A $CAR(1)$ process is described by a stochastic differential equation which includes a damping term that pushes $y(t)$ back towards the mean, so it is also a damped random walk (DRW). For evenly sampled data a CAR(1) process is the same as an AR(1) process with $a_1=\exp(-1/\tau)$. That is, the next value is the previous value times the damping factor (plus noise).

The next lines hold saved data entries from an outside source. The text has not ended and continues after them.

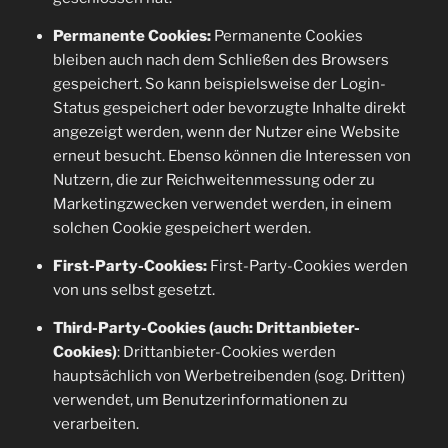
Permanente Cookies:
Permanente Cookies
bleiben auch nach dem Schließen des Browsers
gespeichert. So kann beispielsweise der Login-
Status gespeichert oder bevorzugte Inhalte direkt
angezeigt werden, wenn der Nutzer eine Website
erneut besucht. Ebenso können die Interessen von
Nutzern, die zur Reichweitenmessung oder zu
Marketingzwecken verwendet werden, in einem
solchen Cookie gespeichert werden.
First-Party-Cookies:
First-Party-Cookies werden
von uns selbst gesetzt.
Third-Party-Cookies (auch: Drittanbieter-
Cookies)
: Drittanbieter-Cookies werden
hauptsächlich von Werbetreibenden (sog. Dritten)
verwendet, um Benutzerinformationen zu
verarbeiten.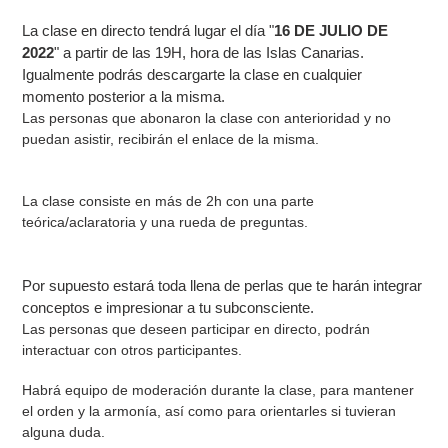
La clase en directo tendrá lugar el día "
16 DE JULIO DE
2022
" a partir de las 19H, hora de las Islas Canarias.
Igualmente podrás descargarte la clase en cualquier
momento posterior a la misma.
Las personas que abonaron la clase con anterioridad y no
puedan asistir, recibirán el enlace de la misma.
La clase consiste en más de 2h con una parte
teórica/aclaratoria y una rueda de preguntas.
Por supuesto estará toda llena de perlas que te harán integrar
conceptos e impresionar a tu subconsciente.
Las personas que deseen participar en directo, podrán
interactuar con otros participantes.
Habrá equipo de moderación durante la clase, para mantener
el orden y la armonía, así como para orientarles si tuvieran
alguna duda.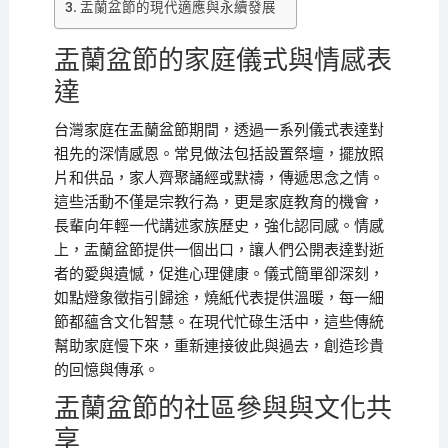
盂蘭盆節的現代適應與永續發展
盂蘭盆節的家庭儀式與情感表
達
台灣家庭在盂蘭盆節期間，透過一系列儀式表達對
祖先的深情感恩。常見做法包括設置祭壇，擺放照
片和供品，家人齊聚誦經或默禱，傳遞思念之情。
這些活動不僅是宗教行為，更是家庭教育的機會，
長輩向年輕一代講述家族歷史，強化認同感。情感
上，盂蘭盆節提供一個出口，讓人們公開表達對逝
者的愛與遺憾，促進心理健康。儀式簡單卻深刻，
如點燈象徵指引歸途，燒紙代表提供溫暖，每一細
節都蘊含文化智慧。在現代忙碌生活中，這些傳統
幫助家庭慢下來，重新連接彼此與過去，創造珍貴
的回憶與傳承。
盂蘭盆節的社區參與與文化共
享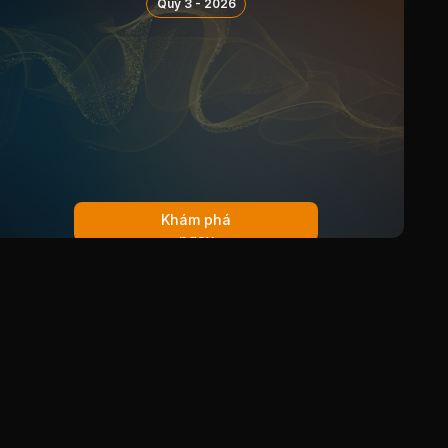
Quý 3 - 2026
Khám phá
ngay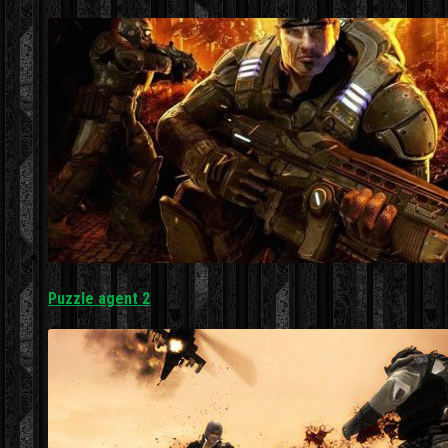
Puzzle agent 2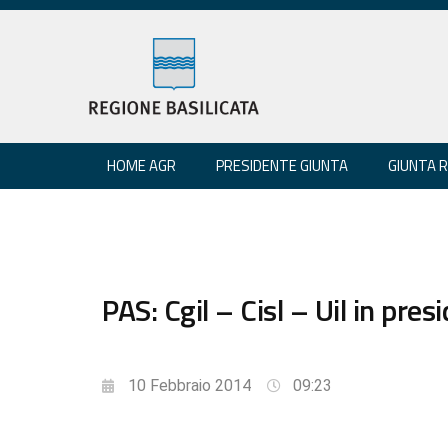
HOME AGR
PRESIDENTE GIUNTA
GIUNTA 
PAS: Cgil – Cisl – Uil in presi
10 Febbraio 2014
09:23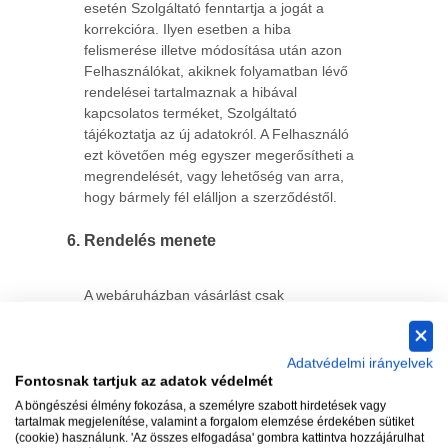
esetén Szolgáltató fenntartja a jogát a
korrekcióra. Ilyen esetben a hiba
felismerése illetve módosítása után azon
Felhasználókat, akiknek folyamatban lévő
rendelései tartalmaznak a hibával
kapcsolatos terméket, Szolgáltató
tájékoztatja az új adatokról. A Felhasználó
ezt követően még egyszer megerősítheti a
megrendelését, vagy lehetőség van arra,
hogy bármely fél elálljon a szerződéstől.
Rendelés menete
A webáruházban vásárlást csak
regisztrációt követően, bejelentkezés után
lehet végezni.
Adatvédelmi irányelvek
Bejelentkezés nélkül a webáruház látogatói
Fontosnak tartjuk az adatok védelmét
a termékek leírását, adatait, tulajdonságait
A böngészési élmény fokozása, a személyre szabott hirdetések vagy
tudják megtekintetni.
tartalmak megjelenítése, valamint a forgalom elemzése érdekében sütiket
(cookie) használunk. 'Az összes elfogadása' gombra kattintva hozzájárulhat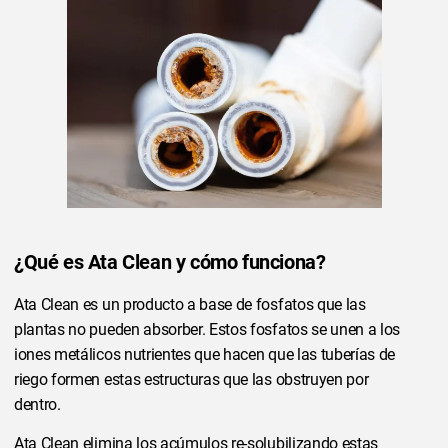
¿Qué es Ata Clean y cómo funciona?
Ata Clean es un producto a base de fosfatos que las
plantas no pueden absorber. Estos fosfatos se unen a los
iones metálicos nutrientes que hacen que las tuberías de
riego formen estas estructuras que las obstruyen por
dentro.
Ata Clean elimina los acúmulos re-solubilizando estas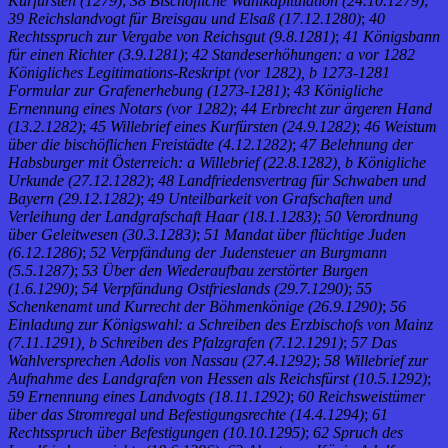
Kurfürsten (1279)
;
38 Bischöfliche Wahlkapitulation (24.10.1279)
;
39 Reichslandvogt für Breisgau und Elsaß (17.12.1280)
;
40
Rechtsspruch zur Vergabe von Reichsgut (9.8.1281)
;
41 Königsbann
für einen Richter (3.9.1281)
;
42 Standeserhöhungen: a vor 1282
Königliches Legitimations-Reskript (vor 1282), b 1273-1281
Formular zur Grafenerhebung (1273-1281)
;
43 Königliche
Ernennung eines Notars (vor 1282)
;
44 Erbrecht zur ärgeren Hand
(13.2.1282)
;
45 Willebrief eines Kurfürsten (24.9.1282)
;
46 Weistum
über die bischöflichen Freistädte (4.12.1282)
;
47 Belehnung der
Habsburger mit Österreich: a Willebrief (22.8.1282), b Königliche
Urkunde (27.12.1282)
;
48 Landfriedensvertrag für Schwaben und
Bayern (29.12.1282)
;
49 Unteilbarkeit von Grafschaften und
Verleihung der Landgrafschaft Haar (18.1.1283)
;
50 Verordnung
über Geleitwesen (30.3.1283)
;
51 Mandat über flüchtige Juden
(6.12.1286)
;
52 Verpfändung der Judensteuer an Burgmann
(5.5.1287)
;
53 Über den Wiederaufbau zerstörter Burgen
(1.6.1290)
;
54 Verpfändung Ostfrieslands (29.7.1290)
;
55
Schenkenamt und Kurrecht der Böhmenkönige (26.9.1290)
;
56
Einladung zur Königswahl: a Schreiben des Erzbischofs von Mainz
(7.11.1291), b Schreiben des Pfalzgrafen (7.12.1291)
;
57 Das
Wahlversprechen Adolis von Nassau (27.4.1292)
;
58 Willebrief zur
Aufnahme des Landgrafen von Hessen als Reichsfürst (10.5.1292)
;
59 Ernennung eines Landvogts (18.11.1292)
;
60 Reichsweistümer
über das Stromregal und Befestigungsrechte (14.4.1294)
;
61
Rechtsspruch über Befestigungen (10.10.1295)
;
62 Spruch des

The ACF for a DRW is given by $$ ACF(t) = \exp(-t/\tau),$$ where $\tau$ is the characteristic timescale (i.e., the damping timescale).

The structure function can be written as $$ SF(t) = SF_{\infty}[1-\exp(-t/\tau)]^{1/2}.$$

The PSD is then $$ PSD(f) = \frac{\tau^2 SF_{\infty}^2}{1+(2\pi f \tau)^2},$$ which means that a DRW is a $1/f^2$ process at high frequency. The damped part comes from the flat PSD at low frequency.

The ACF example above was an example of a DRW: the light curve is strongly correlated a short timescales, but uncorrelated at long timescales.

Regression and Classification

Regression and Classification for these stochastic models is just the same as before. With our model and model parameters, we can predict future values via regression, or look for similarities/differences as a function of the model parameters via clustering (unsupervised) or classification (supervised). Similarly, we can apply dimensionality reduction techniques to help visualize results from high-dimensional models.